(Stored data entries)
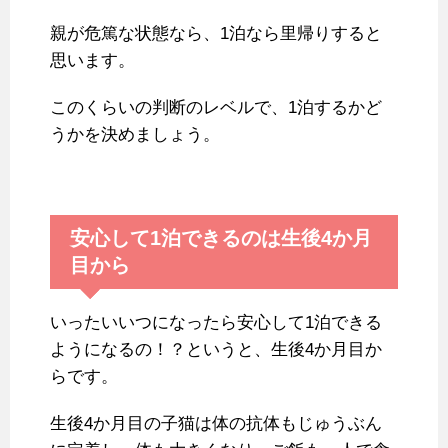
親が危篤な状態なら、1泊なら里帰りすると
思います。
このくらいの判断のレベルで、1泊するかど
うかを決めましょう。
安心して1泊できるのは生後4か月
目から
いったいいつになったら安心して1泊できる
ようになるの！？というと、生後4か月目か
らです。
生後4か月目の子猫は体の抗体もじゅうぶん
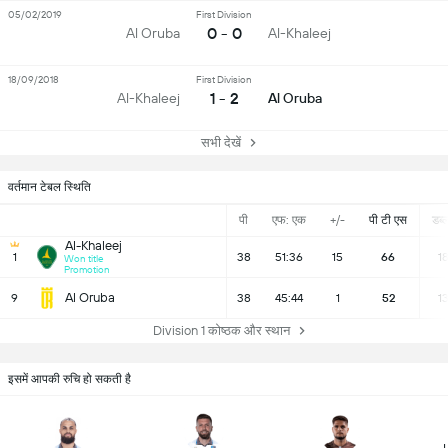
05/02/2019
First Division
0 - 0
Al Oruba
Al-Khaleej
18/09/2018
First Division
1 - 2
Al-Khaleej
Al Oruba
सभी देखें
वर्तमान टेबल स्थिति
पी
एफ: एक
+/-
पी टी एस
डब्ल्
Al-Khaleej
1
38
51:36
15
66
1
Won title
Promotion
Al Oruba
9
38
45:44
1
52
1
Division 1 कोष्ठक और स्थान
इसमें आपकी रुचि हो सकती है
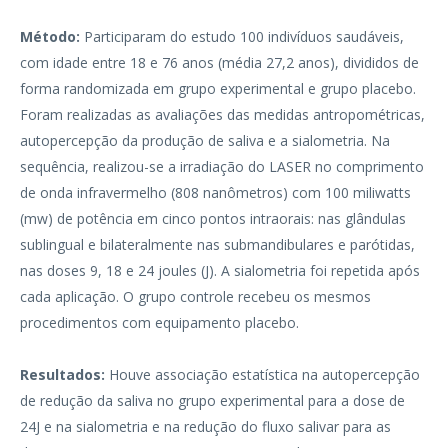
Método:
Participaram do estudo 100 indivíduos saudáveis,
com idade entre 18 e 76 anos (média 27,2 anos), divididos de
forma randomizada em grupo experimental e grupo placebo.
Foram realizadas as avaliações das medidas antropométricas,
autopercepção da produção de saliva e a sialometria. Na
sequência, realizou-se a irradiação do LASER no comprimento
de onda infravermelho (808 nanômetros) com 100 miliwatts
(mw) de potência em cinco pontos intraorais: nas glândulas
sublingual e bilateralmente nas submandibulares e parótidas,
nas doses 9, 18 e 24 joules (J). A sialometria foi repetida após
cada aplicação. O grupo controle recebeu os mesmos
procedimentos com equipamento placebo.
Resultados:
Houve associação estatística na autopercepção
de redução da saliva no grupo experimental para a dose de
24J e na sialometria e na redução do fluxo salivar para as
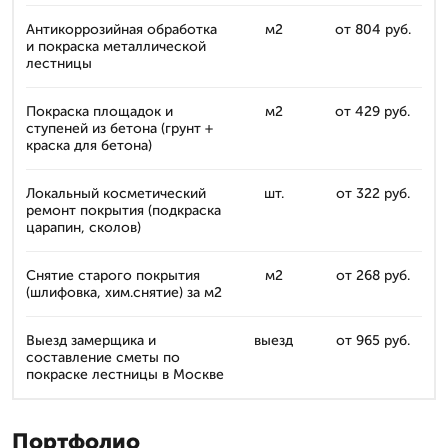
Антикоррозийная обработка
м2
от 804 руб.
и покраска металлической
лестницы
Покраска площадок и
м2
от 429 руб.
ступеней из бетона (грунт +
краска для бетона)
Локальный косметический
шт.
от 322 руб.
ремонт покрытия (подкраска
царапин, сколов)
Снятие старого покрытия
м2
от 268 руб.
(шлифовка, хим.снятие) за м2
Выезд замерщика и
выезд
от 965 руб.
составление сметы по
покраске лестницы в Москве
Портфолио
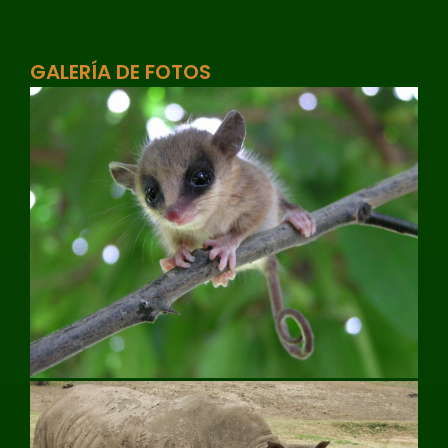
GALERÍA DE FOTOS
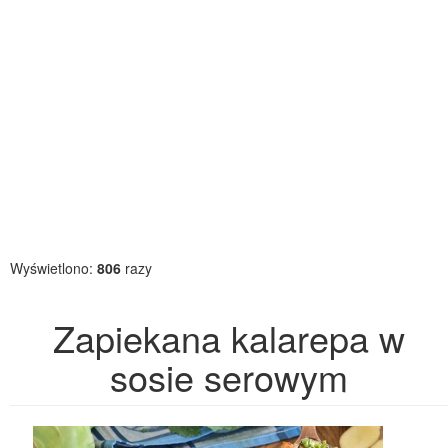
Wyświetlono:
806
razy
Zapiekana kalarepa w
sosie serowym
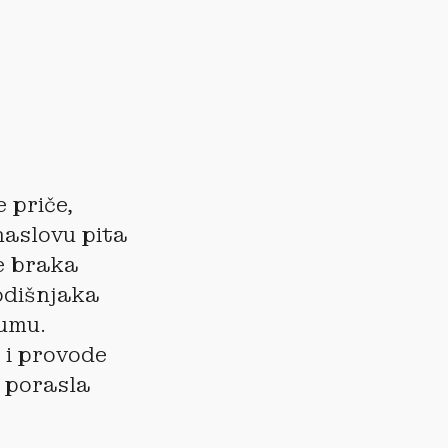
e priče,
naslovu pita
e braka
odišnjaka
mumu.
 i provode
e porasla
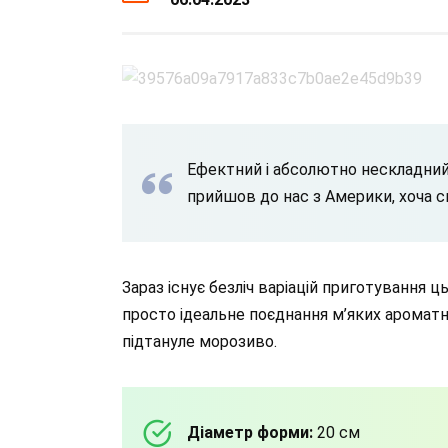
Ефектний і абсолютно нескладний
прийшов до нас з Америки, хоча сп
Зараз існує безліч варіацій приготування ц
просто ідеальне поєднання м’яких ароматн
підтануле морозиво.
Діаметр форми:
20 см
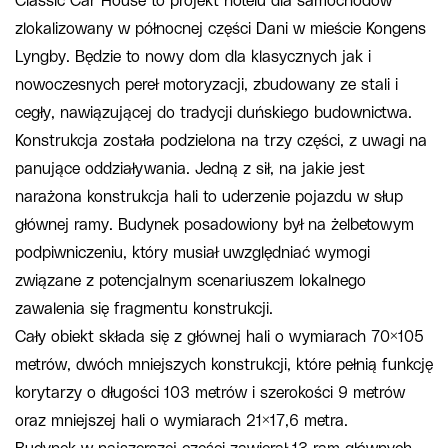
Classic Car House to projekt hotelu dla samochodów
zlokalizowany w północnej części Dani w mieście Kongens
Lyngby. Będzie to nowy dom dla klasycznych jak i
nowoczesnych pereł motoryzacji, zbudowany ze stali i
cegły, nawiązującej do tradycji duńskiego budownictwa.
Konstrukcja została podzielona na trzy części, z uwagi na
panujące oddziaływania. Jedną z sił, na jakie jest
narażona konstrukcja hali to uderzenie pojazdu w słup
głównej ramy. Budynek posadowiony był na żelbetowym
podpiwniczeniu, który musiał uwzględniać wymogi
związane z potencjalnym scenariuszem lokalnego
zawalenia się fragmentu konstrukcji.
Cały obiekt składa się z głównej hali o wymiarach 70×105
metrów, dwóch mniejszych konstrukcji, które pełnią funkcję
korytarzy o długości 103 metrów i szerokości 9 metrów
oraz mniejszej hali o wymiarach 21×17,6 metra.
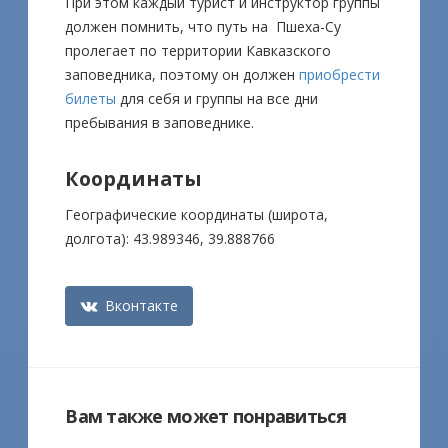
При этом каждый турист и инструктор группы
должен помнить, что путь на Пшеха-Су
пролегает по территории Кавказского
заповедника, поэтому он должен
приобрести
билеты
для себя и группы на все дни
пребывания в заповеднике.
Координаты
Географические координаты (широта,
долгота): 43.989346, 39.888766
Вконтакте
Вам также может понравиться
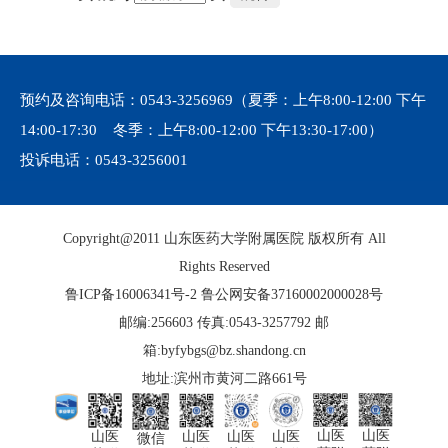
预约及咨询电话：
0543-3256969
（夏季：上午8:00-12:00 下午
14:00-17:30 冬季：上午8:00-12:00 下午13:30-17:00）
投诉电话：
0543-3256001
Copyright@2011 山东医药大学附属医院 版权所有 All
Rights Reserved
鲁ICP备16006341号-2
鲁公网安备37160002000028号
邮编:256603 传真:0543-3257792 邮
箱:byfybgs@bz.shandong.cn
地址:滨州市黄河二路661号
山医
山医
山医
山医
山医
山医
微信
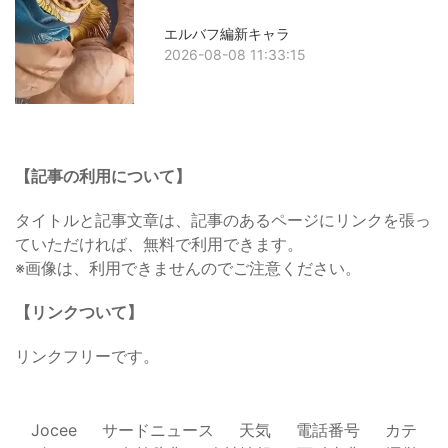
エルバフ編新キャラ
2026-08-08 11:33:15
【記事の利用について】
タイトルと記事文章は、記事のあるページにリンクを張っ
ていただければ、無料で利用できます。
※画像は、利用できませんのでご注意ください。
【リンクついて】
リンクフリーです。
Jocee
サードニュース
天気
電話番号
カテ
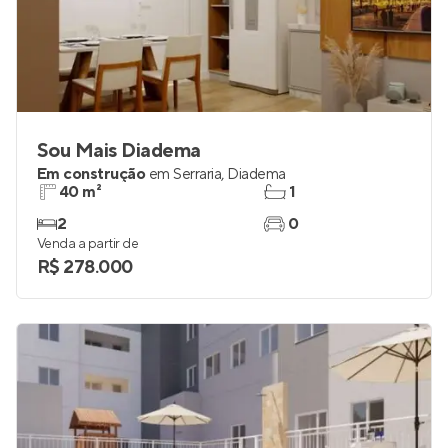
Sou Mais Diadema
Em construção
em
Serraria
,
Diadema
40 m²
1
2
0
Venda a partir de
R$ 278.000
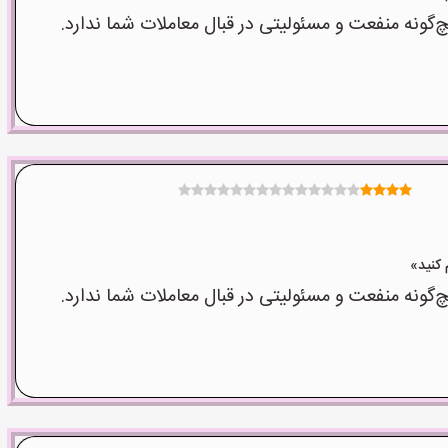
نه منفعت و مسئولیتی در قبال معاملات شما ندارد.
نه منفعت و مسئولیتی در قبال معاملات شما ندارد.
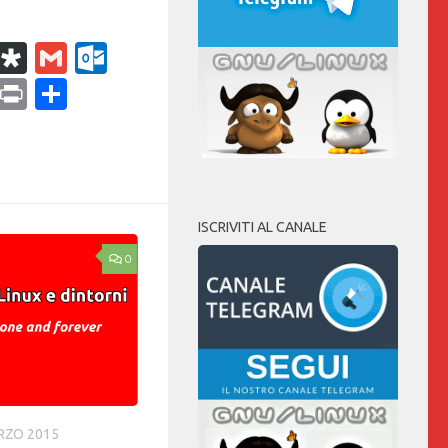
k
r
il
WhatsApp
Diaspora
Gmail
Outlook.com
ram
dPress
Copy
Print
Condividi
Link
ISCRIVITI AL CANALE
0
RZO 2015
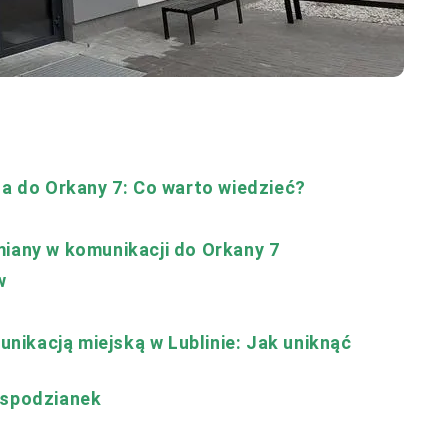
na do Orkany 7: Co warto wiedzieć?
miany w komunikacji do Orkany 7
w
ikacją miejską w Lublinie: Jak uniknąć
espodzianek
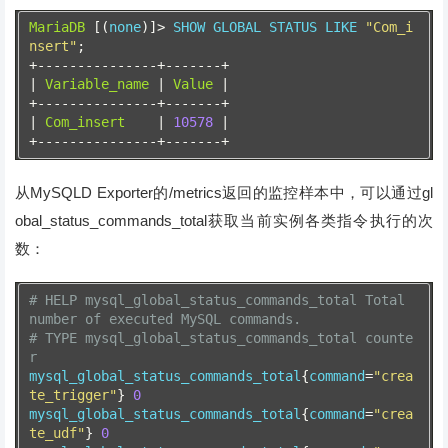
MariaDB
[(
none
)]>
 SHOW GLOBAL STATUS LIKE 
"Com_i
nsert"
;
+---------------+-------+
|
Variable_name
|
Value
|
+---------------+-------+
|
Com_insert
|
10578
|
+---------------+-------+
从MySQLD Exporter的/metrics返回的监控样本中，可以通过gl
obal_status_commands_total获取当前实例各类指令执行的次
数：
# HELP mysql_global_status_commands_total Total 
number of executed MySQL commands.
# TYPE mysql_global_status_commands_total counte
r
mysql_global_status_commands_total
{
command
=
"crea
te_trigger"
}
0
mysql_global_status_commands_total
{
command
=
"crea
te_udf"
}
0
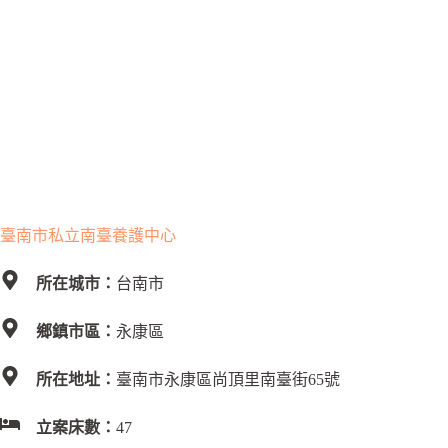
臺南市私立南臺養護中心
所在城市：
台南市
鄉鎮市區：
永康區
所在地址：
臺南市永康區尚頂里南臺街65號
立案床數：
47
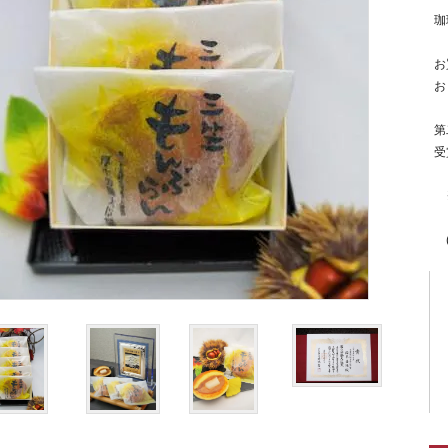
珈
お
お
第
受
※
(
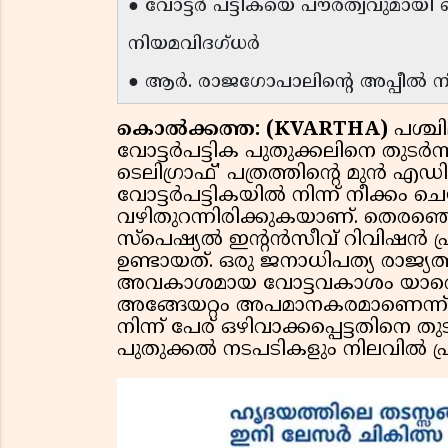
● വോട്ടർ പട്ടികയെ പൗരത്വവുമായി ബന്ധ
നിയമവിദഗ്ധർ
● ആർ. രാജഗോപാലിന്റെ അപ്പീൽ 
കൊൽക്കത്ത: (KVARTHA)
പശ്ച
വോട്ടർപട്ടിക പുതുക്കലിനെ തുടർന്ന
ടെലിഗ്രാഫ്' പത്രത്തിന്റെ മുൻ എ
വോട്ടർപട്ടികയിൽ നിന്ന് നീക്കം 
വഴിതുറന്നിരിക്കുകയാണ്. തെരഞ്ഞെ
സ്പെഷ്യൽ ഇന്റൻസീവ് റിവിഷൻ പ
ഉണ്ടായത്. ഒരു ജനാധിപത്യ രാജ്യത
അവകാശമായ വോട്ടവകാശം യാതൊരു മുന
അങ്ങേയറ്റം അപമാനകരമാണെന്ന് അദ
നിന്ന് പേര് ഒഴിവാക്കപ്പെട്ടതിനെ തു
പുതുക്കൽ നടപടികളും നിലവിൽ പ്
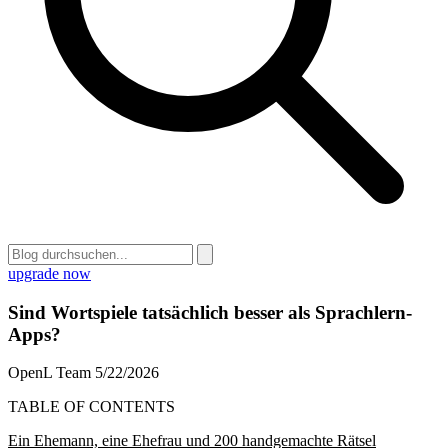
upgrade now
Sind Wortspiele tatsächlich besser als Sprachlern-
Apps?
OpenL Team
5/22/2026
TABLE OF CONTENTS
Ein Ehemann, eine Ehefrau und 200 handgemachte Rätsel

**WHAT TO WORK ON**
The expected result is every line above containing the string "sialometria".

**ANSWER SECTION**
autopercepção da produção de saliva e a sialometria. Na
nas doses 9, 18 e 24 joules (J). A sialometria foi repetida após
24J e na sialometria e na redução do fluxo salivar para as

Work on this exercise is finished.